アキラのランド節

ゲマインシャフト? [11/01/2001]


先日、学生に余談で(私のクラスは余談が多いのだけれども)Gemainschaftと Gesellschaftの話をするはめになった。すでに英語化して久しいから英和辞典にも載っている。その説明によると、前者の説明を「共同社会。親密な相互の感情を特徴とする自然的に発生した有機的社会関係、それに基づく集団。」とある。後者に関しては、「利益社会。人為的、間接的な結合に基づく集団。」とある。前者の代表は家族とか部族とかの運命共同体みたいなものだ。後者はある機能の遂行を目的とした集団、組織だ。でも、私は、人間の集団はみなゲゼルシャフトでしかない、だから救われるのだ、と話した。家族だって、機能・利益集団である。家族の機能に貢献しない成員は邪魔であり、排除されてもしかたないのであり、機能不全ならば解散していいのだ、直喩にせよ比喩的なものにせよ、一家心中などというものは全くくだらないものだ、と話した。ゲマインシャフトというのは幻想であり、夢であり、みなが個人的に勝手に思っている分にはいいが、これを口に出す奴は絶対に信用しないほうがいい、たとえば国家はゲマインシャフトだと政治家が国民に言うときは、国民が守るべき義務以上の貢献を国民に強いることで、国家が国民を搾取するときだ、ある集団をゲマインシャフトだと言い募るとき、誰が言っているのか、そう言う事で誰が利益を得るのか、ちゃんと見極めねばならないと、話した。
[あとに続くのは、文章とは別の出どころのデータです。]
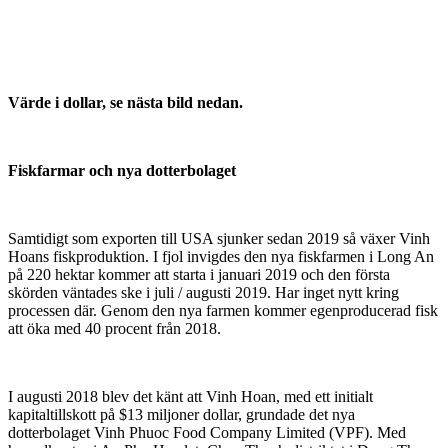
Värde i dollar, se nästa bild nedan.
Fiskfarmar och nya dotterbolaget
Samtidigt som exporten till USA sjunker sedan 2019 så växer Vinh
Hoans fiskproduktion. I fjol invigdes den nya fiskfarmen i Long An
på 220 hektar kommer att starta i januari 2019 och den första
skörden väntades ske i juli / augusti 2019. Har inget nytt kring
processen där. Genom den nya farmen kommer egenproducerad fisk
att öka med 40 procent från 2018.
I augusti 2018 blev det känt att Vinh Hoan, med ett initialt
kapitaltillskott på $13 miljoner dollar, grundade det nya
dotterbolaget Vinh Phuoc Food Company Limited (VPF). Med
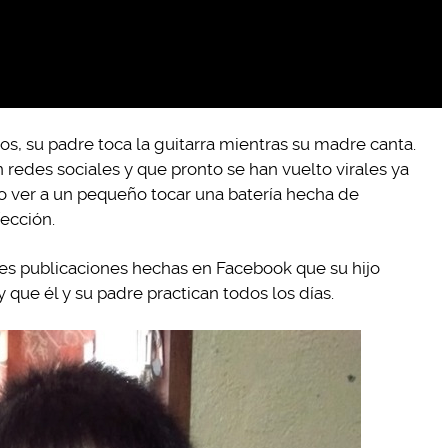
os, su padre toca la guitarra mientras su madre canta.
redes sociales y que pronto se han vuelto virales ya
o ver a un pequeño tocar una batería hecha de
fección.
es publicaciones hechas en Facebook que su hijo
y que él y su padre practican todos los días.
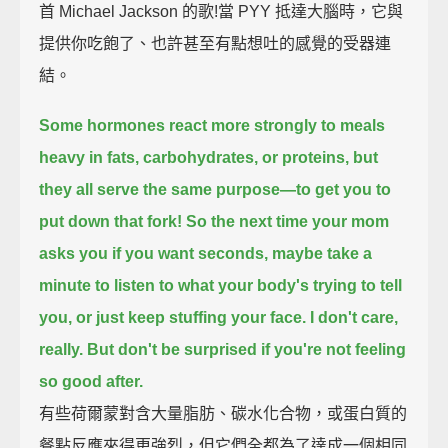
首 Michael Jackson 的歌!當 PYY 抵達大腦時，它與
提供你吃飽了、也許甚至有點想吐的感覺的受器連
結。
Some hormones react more strongly to meals
heavy in fats, carbohydrates, or proteins, but
they all serve the same purpose—
to get you to
put down that fork!
So the next time your mom
asks you if you want seconds, maybe take a
minute to listen to what your body's trying to tell
you,
or just keep stuffing your face. I don't care,
really.
But don't be surprised if you're not feeling
so good after.
有些荷爾蒙對含大量脂肪、碳水化合物，或蛋白質的
餐點反應來得更強烈，但它們全都為了達成一個相同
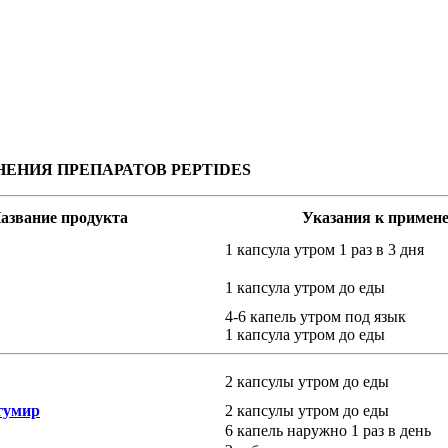
НИЯ ПРЕПАРАТОВ PEPTIDES
азвание продукта
Указания к примен
1 капсула утром 1 раз в 3 дня
1 капсула утром до еды
4-6 капель утром под язык
1 капсула утром до еды
2 капсулы утром до еды
гумир
2 капсулы утром до еды
6 капель наружно 1 раз в день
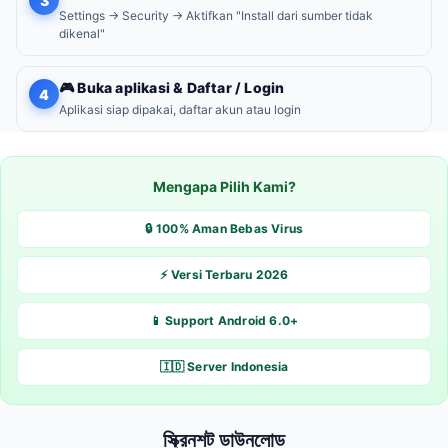
3
Settings → Security → Aktifkan "Install dari sumber tidak
dikenal"
🎮 Buka aplikasi & Daftar / Login
4
Aplikasi siap dipakai, daftar akun atau login
Mengapa Pilih Kami?
🔒 100% Aman Bebas Virus
⚡ Versi Terbaru 2026
📱 Support Android 6.0+
🇮🇩 Server Indonesia
স্ক্রিনশট ডাউনলোড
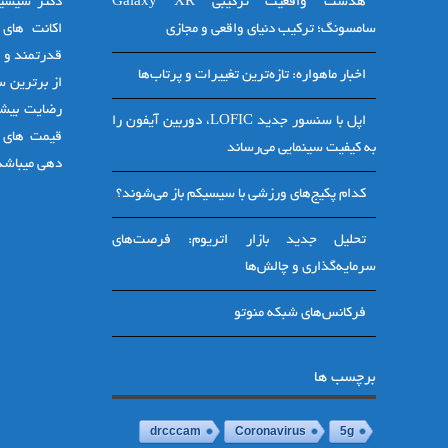
هدست واقعیت ترکیبی Galaxy XR
دکتر سیسیک
سامسونگ؛ ترکیب دنیای واقعی و مجازی
قدرتمند و ف
اخبار ماهواره: تازه‌ترین تغییرات و پرتاب‌ها
از برترین 
رضایت بیشت
اپل با سنسور جدید LOFIC، دوربین آیفون را
قیمت های 
به کیفیت سینمایی می‌رساند
دهی میباشد 
کدام پکیج‌های ورزشی با سیسیکم باز می‌شوند؟
تحلیل جدید بازار اتریوم: فرصت‌های
سرمایه‌گذاری و چالش‌ها
فرکانس‌های شبکه منوتو
برچسب ها
drcccam
Coronavirus
5g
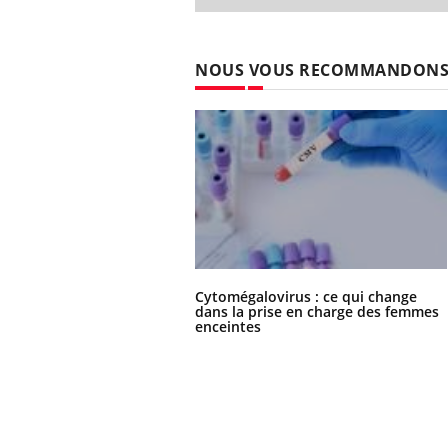
NOUS VOUS RECOMMANDON
Cytomégalovirus : ce qui change
dans la prise en charge des femmes
enceintes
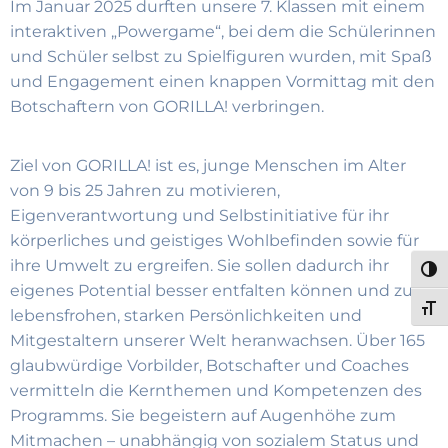
Im Januar 2025 durften unsere 7. Klassen mit einem
interaktiven „Powergame“, bei dem die Schülerinnen
und Schüler selbst zu Spielfiguren wurden, mit Spaß
und Engagement einen knappen Vormittag mit den
Botschaftern von GORILLA! verbringen.
Ziel von GORILLA! ist es, junge Menschen im Alter
von 9 bis 25 Jahren zu motivieren,
Eigenverantwortung und Selbstinitiative für ihr
körperliches und geistiges Wohlbefinden sowie für
ihre Umwelt zu ergreifen. Sie sollen dadurch ihr
UMS
eigenes Potential besser entfalten können und zu
SCH
lebensfrohen, starken Persönlichkeiten und
Mitgestaltern unserer Welt heranwachsen. Über 165
glaubwürdige Vorbilder, Botschafter und Coaches
vermitteln die Kernthemen und Kompetenzen des
Programms. Sie begeistern auf Augenhöhe zum
Mitmachen – unabhängig von sozialem Status und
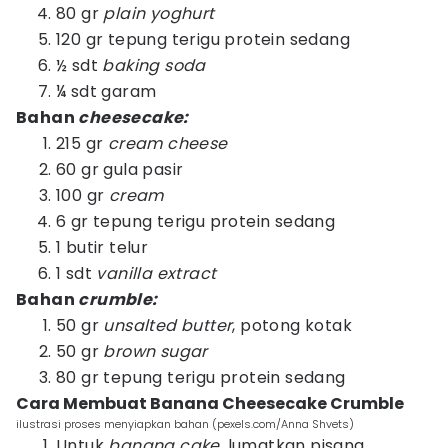
80 gr
plain yoghurt
120 gr tepung terigu protein sedang
½ sdt
baking soda
¼ sdt garam
Bahan
cheesecake:
215 gr
cream cheese
60 gr gula pasir
100 gr
cream
6 gr tepung terigu protein sedang
1 butir telur
1 sdt
vanilla extract
Bahan
crumble:
50 gr
unsalted butter
, potong kotak
50 gr
brown sugar
80 gr tepung terigu protein sedang
Cara Membuat Banana Cheesecake Crumble
ilustrasi proses menyiapkan bahan (pexels.com/Anna Shvets)
Untuk
banana cake
, lumatkan pisang,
昔、名古屋のプロテスタント系の女子大に勤めていた頃、組合の団交で、理事長や学長がくっだらないことばかり言い募り、あげくのはてには「私とみなさんの信頼関係に基づいて・・・私の人格を信頼してくださるならば・・・」とか話し始めた。で、うんざりして「ここは労働者と管理側との労働条件に関する折衝の場なのだから、人格とか信頼とかそういう個人的なことは関係ないのだ。職場という機能集団における労働条件を話し合うのであって、あなた方の人格など私には関心ないのだ。」と、私は答えた。そうしたら、同じ組合員のドイツ語の教師が「僕は藤森さんみたいに考えておりません。僕はここをゲマインシャフトだと考えております!僕にとっては運命共同体で大切な場所です!!」と、激した調子で口をさしはさんだ。馬鹿とちがうか??私は、たかが職場を運命共同体と考える彼の姿勢に驚いたが、もっと驚いたのは、そう断言する彼が非常に無能で、同僚からも学生からも馬鹿にされている人物であり、その言動が、どう見ても「運命共同体」集団に対して行うようなものではなかったことだった。職場に愛情があれば、あんな無能ではいられないものだ。少しは努力するものだ。機能集団としての職場ならば、どんなにその職場に忠誠心があっても、無能であるならば、職場の機能に貢献しないならば、排除される。しかし、運命共同体ならば、その共同体に属しているということだけで、帰属は守られる。前述の同僚は、彼の職場に寄生していたいだけなのだろう。依存していたいだけなのだろう。確かに、彼にとっては、職場はゲマインシャフトなのだろう。彼は、利用される値打ちもない「忠誠心」しか持っていないのだから、職場がゲゼルシャフトだと言った私に反発せざるをえなかったのだ。実に薄気味の悪い人物であった。

自分が属する集団をゲマインシャフトだと言い立てる奴には気をつけよう。その集団の寄生虫でいたい人間だけが、臆面もなく、それを言い立てる。その集団の機能に貢献している人間は、こんな「甘えのお化け」みたいな幼稚で醜悪なことは言い立てない。黙って、機能を遂行しているだけだ。それが集団に対する一番の愛情というものだ。無能な愛情など、搾取でしかない。日本人は、愛情と搾取を混同させてる奴が多いから気持ちが悪いよ。